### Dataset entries
-=-=-
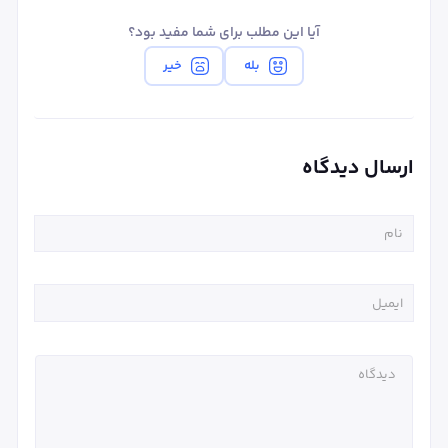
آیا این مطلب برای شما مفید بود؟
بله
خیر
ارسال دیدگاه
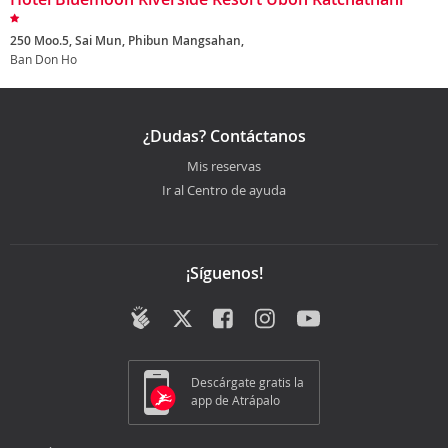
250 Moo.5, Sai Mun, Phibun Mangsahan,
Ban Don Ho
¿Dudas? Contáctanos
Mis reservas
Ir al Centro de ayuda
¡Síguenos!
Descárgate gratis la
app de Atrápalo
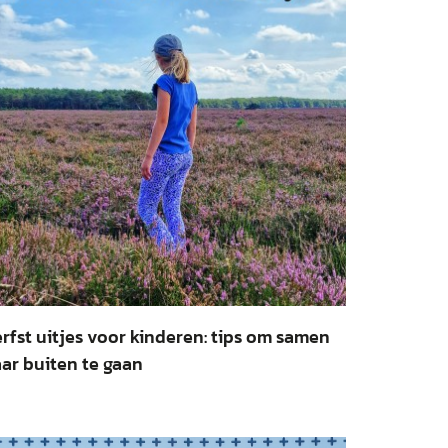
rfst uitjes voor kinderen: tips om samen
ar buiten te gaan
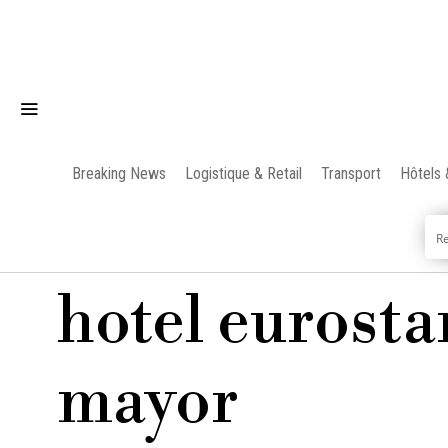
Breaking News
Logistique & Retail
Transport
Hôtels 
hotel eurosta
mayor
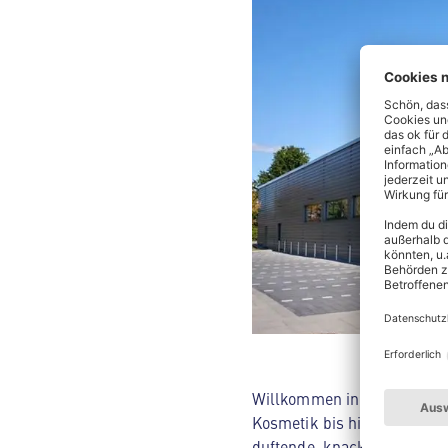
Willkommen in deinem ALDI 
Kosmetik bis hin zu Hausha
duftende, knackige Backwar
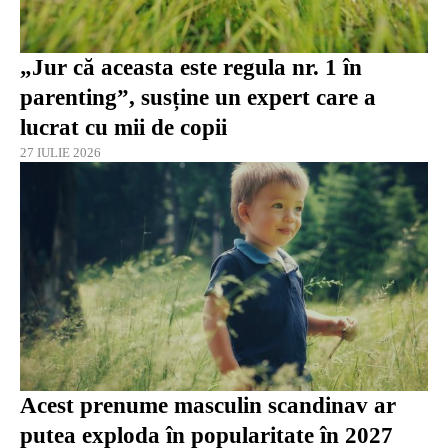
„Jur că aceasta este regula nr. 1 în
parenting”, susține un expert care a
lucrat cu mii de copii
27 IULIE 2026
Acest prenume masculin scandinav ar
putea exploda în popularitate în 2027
-=-=-
### Exercise
Would you please reproduce the entries above, starting at the line with "Mis reservas" and stopping after the line with "Acest prenume masculin scandinav ar"? Omit any pictures.

### Result of the task
Mis reservas
Ir al Centro de ayuda
¡Síguenos!
Descárgate gratis la
app de Atrápalo
rfst uitjes voor kinderen: tips om samen
ar buiten te gaan
Breaking News
Logistique & Retail
Transport
Hôtels 
hotel eurosta
mayor
Willkommen in deinem ALDI 
Kosmetik bis hin zu Hausha
duftende, knackige Backwar
„Jur că aceasta este regula nr. 1 în
parenting”, susține un expert care a
lucrat cu mii de copii
27 IULIE 2026
Acest prenume masculin scandinav ar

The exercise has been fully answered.